Fin de la trêve hivernale

Eviter les expulsions

par Philippe Allienne
Publié le 7 avril 2019 à 12:30

Après la trêve hivernale et la mise en œuvre des plans grand froid, l’arrivée du printemps sonne comme une vraie menace pour de nombreuses personnes. Travailleurs pauvres, allocataires des minimas sociaux, personnes sans papiers... Ce sont à la fois des individus et des familles entières qui sont menacés d’expulsion et de se retrouver à la rue.

Cette année, la date fatidique, celle de la fin de la trêve hivernale, a été fixée au 31 mars. Une semaine ou deux avant, en fonction des situations, les personnes hébergées dans des structures d’accueil sont prévenues qu’elles devront partir. Dès lors, la question de la solution de relogement se pose avec cruauté.

Les personnes sans domicile fixe sont les premières victimes. Mises à l’abri durant l’hiver, le plus souvent dans le cadre du plan grand froid déployé par les préfectures, il n’est pas toujours simple de trouver une solution une fois passé le mois de mars. C’est un peu pour cela que s’est constitué, en 2011 dans la métropole lilloise, le Collectif des SDF de Lille. Ce sont d’ailleurs d’anciens SDF qui l’on créé.

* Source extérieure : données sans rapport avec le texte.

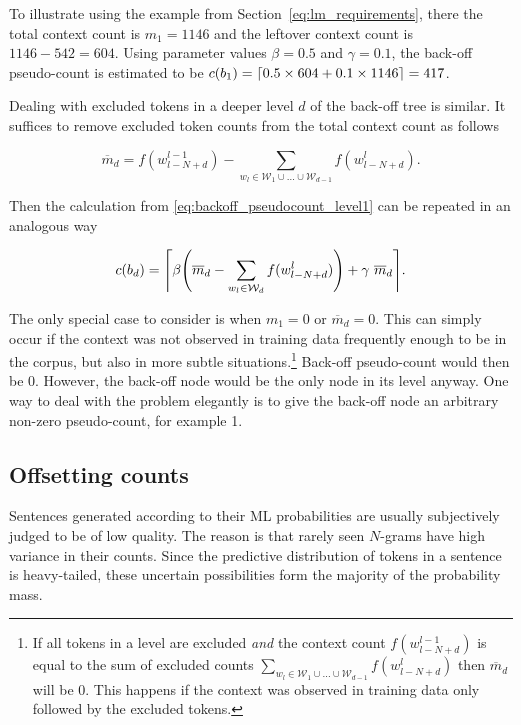 \documentclass[draft]{IIBproject}
\DeclarePairedDelimiter{\ceil}{\lceil}{\rceil}
\DeclarePairedDelimiter{\bracket}{(}{)}
\begin{document}
To illustrate using the example from Section~\ref{eq:lm_requirements}, there the total context count is $m_1 = 1146$ and the leftover context count is $1146-542=604$. Using parameter values $\beta = 0.5$ and $\gamma = 0.1$, the back-off pseudo-count is estimated to be $c(b_1) = \ceil*{ 0.5 \times 604 + 0.1 \times 1146 } = 417$.

Dealing with excluded tokens in a deeper level $d$ of the back-off tree is similar. It suffices to remove excluded token counts from the total context count as follows

\begin{equation}
\label{eq:adjusted_context_count}
\overline m_d = f(w_{l-N+d}^{l-1}) - \sum_{w_l \in \mathcal W_1 \cup \dots \cup \mathcal W_{d-1}} f(w_{l-N+d}^l).
\end{equation}

Then the calculation from \cref{eq:backoff_pseudocount_level1} can be repeated in an analogous way

\begin{equation}
\label{eq:backoff_pseudocount_deep_levels}
c(b_d) = \ceil*{ \beta \bracket*{ \overline m_d - \sum_{w_l \in \mathcal W_d} f(w_{l-N+d}^l) } + \gamma ~ \overline m_d }.
\end{equation}

The only special case to consider is when $m_1 = 0$ or $\overline m_d = 0$. This can simply occur if the context was not observed in training data frequently enough to be in the corpus, but also in more subtle situations.\footnote{If all tokens in a level are excluded \emph{and} the context count $f(w_{l-N+d}^{l-1})$ is equal to the sum of excluded counts $\sum_{w_l \in \mathcal W_1 \cup \dots \cup \mathcal W_{d-1}} f(w_{l-N+d}^l)$ then $\overline m_d$ will be 0. This happens if the context was observed in training data only followed by the excluded tokens.} Back-off pseudo-count would then be 0. However, the back-off node would be the only node in its level anyway. One way to deal with the problem elegantly is to give the back-off node an arbitrary non-zero pseudo-count, for example 1.

\FloatBarrier
\subsection{Offsetting counts}
\label{sec:offsetting_counts}

Sentences generated according to their ML probabilities are usually subjectively judged to be of low quality. The reason is that rarely seen $N$-grams have high variance in their counts. Since the predictive distribution of tokens in a sentence is heavy-tailed, these uncertain possibilities form the majority of the probability mass.
\end{document}
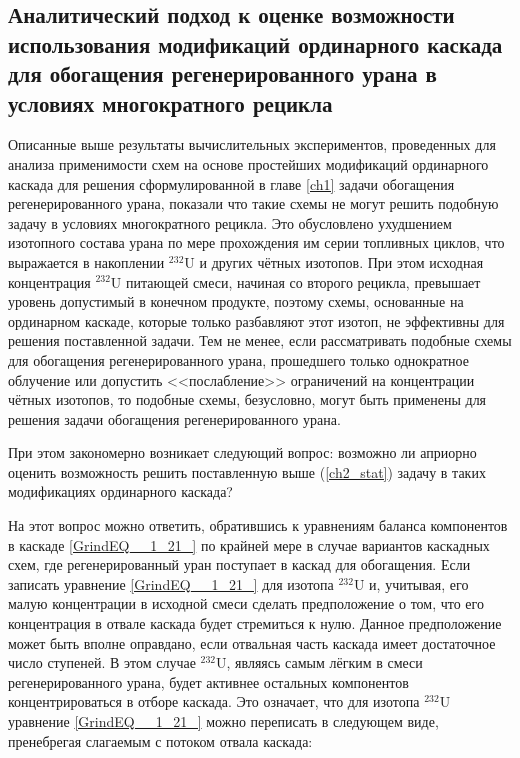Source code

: \subsection{Аналитический подход к оценке возможности использования модификаций ординарного каскада для обогащения регенерированного урана в условиях многократного рецикла}

Описанные выше результаты вычислительных экспериментов, проведенных для анализа применимости схем на основе простейших модификаций ординарного каскада для решения сформулированной в главе \ref{ch1} задачи обогащения регенерированного урана, показали что такие схемы не могут решить подобную задачу в условиях  многократного рецикла. Это обусловлено ухудшением изотопного состава урана по мере прохождения им серии топливных циклов, что выражается в накоплении $^{232}$U и других чётных изотопов. При этом исходная концентрация $^{232}$U питающей смеси, начиная со второго рецикла, превышает уровень допустимый в конечном продукте, поэтому схемы, основанные на ординарном каскаде, которые только разбавляют этот изотоп, не эффективны для решения поставленной задачи. Тем не менее, если рассматривать подобные схемы для обогащения регенерированного урана, прошедшего только однократное облучение или допустить <<послабление>> ограничений на концентрации чётных изотопов, то подобные схемы, безусловно, могут быть применены для решения задачи обогащения регенерированного урана.

При этом закономерно возникает следующий вопрос: возможно ли априорно оценить возможность решить поставленную выше (\ref{ch2_stat}) задачу в таких модификациях ординарного каскада? 

На этот вопрос можно ответить, обратившись к уравнениям баланса компонентов в каскаде \ref{GrindEQ__1_21_} по крайней мере в случае вариантов каскадных схем, где регенерированный уран поступает в каскад для обогащения. Если записать уравнение \ref{GrindEQ__1_21_} для изотопа $^{232}$U и, учитывая, его малую концентрации в исходной смеси сделать предположение о том, что его концентрация в отвале каскада будет стремиться к нулю. Данное предположение может быть вполне оправдано, если отвальная часть каскада имеет достаточное число ступеней. В этом случае $^{232}$U, являясь самым лёгким в смеси регенерированного урана, будет активнее остальных компонентов концентрироваться в отборе каскада. Это означает, что для изотопа $^{232}$U уравнение \ref{GrindEQ__1_21_} можно переписать в следующем виде, пренебрегая слагаемым с потоком отвала каскада:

«  Depuis huit ans, nous sommes parvenus à reloger environ 450 personnes sur la métropole lilloise  », dit son président, lui-même ex SDF, Dominique Calonne. Le travail commence par les maraudes. C’est ce qui permet au Collectif de se faire connaître des personnes sans abri puis en luttant contre l’isolement et la solitude. Ces maraudes se déroulent d’avril à octobre dans les rues de Lille et au parc Jean-Baptiste Lebas. A la manœuvre, on trouve des éducateurs, des pairs-aidants, des bénévoles. « Pour nous, le travail de rue est un moyen, non une fin », dit encore Dominique Calonne. Il s’agit en effet de nouer des relations et de déboucher sur une action sociale. Il permet de proposer l’offre sociale disponible sur le territoire.

L’objectif le plus important est de parvenir à trouver des solutions durables pour le public concerné, c’est-à-dire, en utilisant les structures d’accueil disponible, à faire en sorte que les personnes ne retournent pas à la rue. Cela passe par la mise à jour administrative des individus (carte nationale d’identité, Caisse d’Allocations familiales, RSA, etc.). Ensuite, le collectif -et les travailleurs sociaux- recherchent le logement adapté aux revenus des personnes concernées. «  Nous recherchons dans le parc privé, tant l’offre dans le social est longue et difficile », affirme Dominique Calonne.

Il n’empêche, l’urgence est bien là, à compter du 31 mars. Alors, le collectif des SDF, comme tant d’autres structures, a adressé un courrier au préfet à l’égalité des chances pour trouver des solutions rapides. «  Il nous a répondu qu’il nous recevra avec plaisir. Mais il ne nous a pas donné de rendez-vous  », regrette le président. La loi Dalo impose au préfet de reloger, sous six mois, toute personne sans logis. Et là, on parle aussi des personnes menacées d’expulsion pour loyers impayés. Le droit à l’hébergement, jusqu’au relogement, est inscrit dans la loi.

« C’est violent »

Evidemment, il est toujours recommandé aux personnes menacées d’expulsion de se faire connaître, d’entreprendre les démarches nécessaires auprès de leur bailleur et des différents organismes sociaux. Il y aurait en fait presque toujours une solution avant la visite fatidique de l’huissier et le mise dehors avec les meubles. «  Mais, objecte Eddy Jacquemart, président de la Confédération du logement (CNL), les personnes en grande difficulté ont plutôt tendance à se refermer sur elles-mêmes. On peut les comprendre, c’est violent. » Ouvrir son courrier, se préparer en amont, monter un dossier de surendettement, échelonner la dette, les solutions existent pourtant. « Il n’en reste pas moins, observe Eddy Jacquemart, que les loyers sont chers. Et la diminution des APL, décidée bien avant le gouvernement Philippe (qui l’a aggravée) n’arrange pas les choses ».

Les réformes mises en œuvre (à commencer par la baisse des APL de 5 euros) mettent le couteau sous la gorge à la fois des locataires et des bailleurs sociaux. Ces derniers, appelés à compenser le retrait des APL en baissant le montant des loyers ont des difficultés à mener à bien les travaux nécessaires de réhabilitation, à investir, à construire. Mais en plus, la nouvelle loi Elan, sur le logement, les oblige à vendre une partie des logements sociaux.